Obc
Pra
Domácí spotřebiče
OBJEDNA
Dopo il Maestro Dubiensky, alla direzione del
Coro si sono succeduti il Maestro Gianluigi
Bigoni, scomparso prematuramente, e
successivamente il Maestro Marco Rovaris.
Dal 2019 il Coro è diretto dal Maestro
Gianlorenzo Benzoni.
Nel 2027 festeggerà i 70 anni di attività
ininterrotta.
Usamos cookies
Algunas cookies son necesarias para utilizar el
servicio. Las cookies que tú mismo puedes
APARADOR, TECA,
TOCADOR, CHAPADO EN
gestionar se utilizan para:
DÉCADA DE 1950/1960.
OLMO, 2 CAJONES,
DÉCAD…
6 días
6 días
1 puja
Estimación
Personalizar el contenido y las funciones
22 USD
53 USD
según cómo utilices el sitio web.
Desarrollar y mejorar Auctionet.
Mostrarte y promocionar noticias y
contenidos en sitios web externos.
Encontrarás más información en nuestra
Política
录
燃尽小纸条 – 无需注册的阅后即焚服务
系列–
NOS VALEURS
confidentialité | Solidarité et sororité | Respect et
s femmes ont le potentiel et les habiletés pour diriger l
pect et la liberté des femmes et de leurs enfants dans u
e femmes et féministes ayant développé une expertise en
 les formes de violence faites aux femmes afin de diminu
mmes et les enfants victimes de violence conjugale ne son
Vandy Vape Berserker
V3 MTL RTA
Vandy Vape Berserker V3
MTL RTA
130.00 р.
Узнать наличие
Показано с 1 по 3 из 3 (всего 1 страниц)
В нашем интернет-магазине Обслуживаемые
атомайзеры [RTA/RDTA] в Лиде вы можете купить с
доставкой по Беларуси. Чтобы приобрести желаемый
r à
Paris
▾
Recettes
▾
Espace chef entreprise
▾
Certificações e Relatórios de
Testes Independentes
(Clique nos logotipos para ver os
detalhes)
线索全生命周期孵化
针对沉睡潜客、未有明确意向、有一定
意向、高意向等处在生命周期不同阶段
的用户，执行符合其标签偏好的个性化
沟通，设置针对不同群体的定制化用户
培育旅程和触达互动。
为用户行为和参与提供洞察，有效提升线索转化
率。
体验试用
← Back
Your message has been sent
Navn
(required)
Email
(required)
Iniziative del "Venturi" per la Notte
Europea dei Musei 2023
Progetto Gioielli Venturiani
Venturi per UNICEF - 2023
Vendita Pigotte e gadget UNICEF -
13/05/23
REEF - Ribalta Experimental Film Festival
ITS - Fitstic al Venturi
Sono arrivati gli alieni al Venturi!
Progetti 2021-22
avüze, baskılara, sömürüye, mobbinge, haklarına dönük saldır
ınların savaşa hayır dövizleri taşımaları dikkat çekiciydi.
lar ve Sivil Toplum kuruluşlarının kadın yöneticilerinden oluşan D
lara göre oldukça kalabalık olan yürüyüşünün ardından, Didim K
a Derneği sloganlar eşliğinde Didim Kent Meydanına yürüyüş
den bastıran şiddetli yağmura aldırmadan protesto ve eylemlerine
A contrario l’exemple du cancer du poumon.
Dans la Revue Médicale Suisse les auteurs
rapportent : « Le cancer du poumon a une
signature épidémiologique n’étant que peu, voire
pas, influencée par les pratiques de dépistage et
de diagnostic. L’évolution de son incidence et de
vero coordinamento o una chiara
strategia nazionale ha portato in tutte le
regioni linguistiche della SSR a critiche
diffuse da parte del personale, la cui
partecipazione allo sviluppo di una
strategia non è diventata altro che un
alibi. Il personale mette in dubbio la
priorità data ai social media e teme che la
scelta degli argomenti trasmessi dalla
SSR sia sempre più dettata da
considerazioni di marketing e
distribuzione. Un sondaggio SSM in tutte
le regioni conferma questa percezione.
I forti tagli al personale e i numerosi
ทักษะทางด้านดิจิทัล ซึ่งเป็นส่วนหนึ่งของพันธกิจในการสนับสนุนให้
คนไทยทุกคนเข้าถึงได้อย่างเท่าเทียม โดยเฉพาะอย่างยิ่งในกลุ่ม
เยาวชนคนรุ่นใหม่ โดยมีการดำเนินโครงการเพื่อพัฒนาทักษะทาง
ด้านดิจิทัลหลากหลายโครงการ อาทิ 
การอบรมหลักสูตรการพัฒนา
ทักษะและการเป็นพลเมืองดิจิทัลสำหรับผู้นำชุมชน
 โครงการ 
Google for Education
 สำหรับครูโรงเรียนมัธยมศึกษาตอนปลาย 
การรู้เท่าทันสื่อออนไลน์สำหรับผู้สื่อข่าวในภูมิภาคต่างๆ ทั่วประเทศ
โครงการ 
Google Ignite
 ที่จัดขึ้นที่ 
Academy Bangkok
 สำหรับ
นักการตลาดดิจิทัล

THE TASK:
Exact copies of every record are required.

RESULT OF THE EXERCISE:
Obc
Pra
Domácí spotřebiče
OBJEDNA
Dopo il Maestro Dubiensky, alla direzione del
Coro si sono succeduti il Maestro Gianluigi
Bigoni, scomparso prematuramente, e
successivamente il Maestro Marco Rovaris.
Dal 2019 il Coro è diretto dal Maestro
Gianlorenzo Benzoni.
Nel 2027 festeggerà i 70 anni di attività
ininterrotta.
Usamos cookies
Algunas cookies son necesarias para utilizar el
servicio. Las cookies que tú mismo puedes
APARADOR, TECA,
TOCADOR, CHAPADO EN
gestionar se utilizan para:
DÉCADA DE 1950/1960.
OLMO, 2 CAJONES,
DÉCAD…
6 días
6 días
1 puja
Estimación
Personalizar el contenido y las funciones
22 USD
53 USD
según cómo utilices el sitio web.
Desarrollar y mejorar Auctionet.
Mostrarte y promocionar noticias y
contenidos en sitios web externos.
Encontrarás más información en nuestra
Política
录
燃尽小纸条 – 无需注册的阅后即焚服务
系列–
NOS VALEURS
confidentialité | Solidarité et sororité | Respect et
s femmes ont le potentiel et les habiletés pour diriger l
pect et la liberté des femmes et de leurs enfants dans u
e femmes et féministes ayant développé une expertise en
 les formes de violence faites aux femmes afin de diminu
mmes et les enfants victimes de violence conjugale ne son
Vandy Vape Berserker
V3 MTL RTA
Vandy Vape Berserker V3
MTL RTA
130.00 р.
Узнать наличие
Показано с 1 по 3 из 3 (всего 1 страниц)
В нашем интернет-магазине Обслуживаемые
атомайзеры [RTA/RDTA] в Лиде вы можете купить с
доставкой по Беларуси. Чтобы приобрести желаемый
r à
Paris
▾
Recettes
▾
Espace chef entreprise
▾
Certificações e Relatórios de
Testes Independentes
(Clique nos logotipos para ver os
detalhes)
线索全生命周期孵化
针对沉睡潜客、未有明确意向、有一定
意向、高意向等处在生命周期不同阶段
的用户，执行符合其标签偏好的个性化
沟通，设置针对不同群体的定制化用户
培育旅程和触达互动。
为用户行为和参与提供洞察，有效提升线索转化
率。
体验试用
← Back
Your message has been sent
Navn
(required)
Email
(required)
Iniziative del "Venturi" per la Notte
Europea dei Musei 2023
Progetto Gioielli Venturiani
Venturi per UNICEF - 2023
Vendita Pigotte e gadget UNICEF -
13/05/23
REEF - Ribalta Experimental Film Festival
ITS - Fitstic al Venturi
Sono arrivati gli alieni al Venturi!
Progetti 2021-22
avüze, baskılara, sömürüye, mobbinge, haklarına dönük saldır
ınların savaşa hayır dövizleri taşımaları dikkat çekiciydi.
lar ve Sivil Toplum kuruluşlarının kadın yöneticilerinden oluşan D
lara göre oldukça kalabalık olan yürüyüşünün ardından, Didim K
a Derneği sloganlar eşliğinde Didim Kent Meydanına yürüyüş
den bastıran şiddetli yağmura aldırmadan protesto ve eylemlerine
A contrario l’exemple du cancer du poumon.
Dans la Revue Médicale Suisse les auteurs
rapportent : « Le cancer du poumon a une
signature épidémiologique n’étant que peu, voire
pas, influencée par les pratiques de dépistage et
de diagnostic. L’évolution de son incidence et de
vero coordinamento o una chiara
strategia nazionale ha portato in tutte le
regioni linguistiche della SSR a critiche
diffuse da parte del personale, la cui
partecipazione allo sviluppo di una
strategia non è diventata altro che un
alibi. Il personale mette in dubbio la
priorità data ai social media e teme che la
scelta degli argomenti trasmessi dalla
SSR sia sempre più dettata da
considerazioni di marketing e
distribuzione. Un sondaggio SSM in tutte
le regioni conferma questa percezione.
I forti tagli al personale e i numerosi
ทักษะทางด้านดิจิทัล ซึ่งเป็นส่วนหนึ่งของพันธกิจในการสนับสนุนให้
คนไทยทุกคนเข้าถึงได้อย่างเท่าเทียม โดยเฉพาะอย่างยิ่งในกลุ่ม
เยาวชนคนรุ่นใหม่ โดยมีการดำเนินโครงการเพื่อพัฒนาทักษะทาง
ด้านดิจิทัลหลากหลายโครงการ อาทิ 
การอบรมหลักสูตรการพัฒนา
ทักษะและการเป็นพลเมืองดิจิทัลสำหรับผู้นำชุมชน
 โครงการ 
Google for Education
 สำหรับครูโรงเรียนมัธยมศึกษาตอนปลาย 
การรู้เท่าทันสื่อออนไลน์สำหรับผู้สื่อข่าวในภูมิภาคต่างๆ ทั่วประเทศ
โครงการ 
Google Ignite
 ที่จัดขึ้นที่ 
Academy Bangkok
 สำหรับ
นักการตลาดดิจิทัล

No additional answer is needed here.